Ignoring p compared to 1 (the derivation was carried out without simplications and gave essentially the same results), writing V₀/S₀ = (1/2)(1 + 1/n) and dropping the second term in (A.1) gives,

$$\text{Δ}{S}_{lg}/R=n\text{ln}(1/2)(1+1/n)+\text{ln}3n(1+1/n)+(n-3)A=n(-\text{ln}2+A)+(\text{ln}3-3A)+\text{ln}n+(n+1)\text{ln}(1+1/n)$$

Expanding,

$$\text{ln}(1+1/n)=\left(1/n-1/2n^2+1/3n^3\dots \right)$$

and

$$\text{Δ}{S}_{lg}/R=n(-\text{ln}2+A)+(1+\text{ln}3-3A)+\text{ln}n+1/2(1/n)-(1/6)\left(1/n^2\right)$$ (A-2)

Thus we have in addition to the linear and constant terms an unalterable In n term and a power series in (1/n).

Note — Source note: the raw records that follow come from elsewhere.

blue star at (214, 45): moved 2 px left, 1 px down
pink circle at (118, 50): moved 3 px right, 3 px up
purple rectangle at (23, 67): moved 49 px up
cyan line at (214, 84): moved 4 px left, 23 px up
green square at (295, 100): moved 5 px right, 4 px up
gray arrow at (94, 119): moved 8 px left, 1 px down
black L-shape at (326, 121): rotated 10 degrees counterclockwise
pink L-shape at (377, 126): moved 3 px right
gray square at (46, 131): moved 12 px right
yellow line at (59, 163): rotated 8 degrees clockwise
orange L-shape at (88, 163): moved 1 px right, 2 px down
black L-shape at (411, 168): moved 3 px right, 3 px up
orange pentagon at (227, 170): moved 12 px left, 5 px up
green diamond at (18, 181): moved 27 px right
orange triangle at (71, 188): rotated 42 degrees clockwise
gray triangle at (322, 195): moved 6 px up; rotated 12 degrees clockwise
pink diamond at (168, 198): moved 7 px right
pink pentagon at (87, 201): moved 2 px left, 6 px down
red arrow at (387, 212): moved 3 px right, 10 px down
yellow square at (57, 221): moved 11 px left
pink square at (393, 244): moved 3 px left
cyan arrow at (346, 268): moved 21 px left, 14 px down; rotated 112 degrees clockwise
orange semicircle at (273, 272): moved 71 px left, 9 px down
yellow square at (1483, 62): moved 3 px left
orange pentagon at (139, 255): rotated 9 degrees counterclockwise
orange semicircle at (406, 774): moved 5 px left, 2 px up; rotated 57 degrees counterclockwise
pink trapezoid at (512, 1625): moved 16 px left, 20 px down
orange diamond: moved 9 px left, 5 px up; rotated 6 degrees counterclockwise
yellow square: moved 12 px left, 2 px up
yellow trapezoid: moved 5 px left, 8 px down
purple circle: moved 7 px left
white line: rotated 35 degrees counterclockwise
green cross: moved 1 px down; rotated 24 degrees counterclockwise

Of some further interest are the predicted magnitudes of the coefficients. Letting (ϵ₂ − ϵ₁) = 500 cal/mole, then A = 1.0 at 300 °K and we have,

$$\left(\text{Δ}{S}_{lg}/R\right)=0.3n-0.9+\text{ln}n+(1/2)(1/n)-(1/6)\left(1/n^2\right)$$

Experimentally, the liquid crystal entropy differences at 300 °K for the n-paraffins fit roughly,

$$\left(\text{Δ}{S}_{lc}/R\right)=1n+0.5+\text{ln}n+2.6(1/n)-3\left(1/n^2\right)$$

The agreement is not good but we can improve things somewhat by taking account of the extra volume of a CH₃ group compared to a CH₂ group. From the x-ray length of the orthorhombic phase l = (1.27 n + 2) × 10⁻⁸ cm indicating an effective CH₃ length of roughly twice a CH₂ length. Replacing n by n + 2 gives,

$$\left(\text{Δ}{S}_{lg}/R\right)=0.3n-0.3+\text{ln}n+2.5(1/n)-3.2\left(1/n^2\right)+\dots$$

Even the discrepancy in the constant term is now not too disturbing, and the numerical agreement lends some support to the adoption of the above form for ΔS_lc.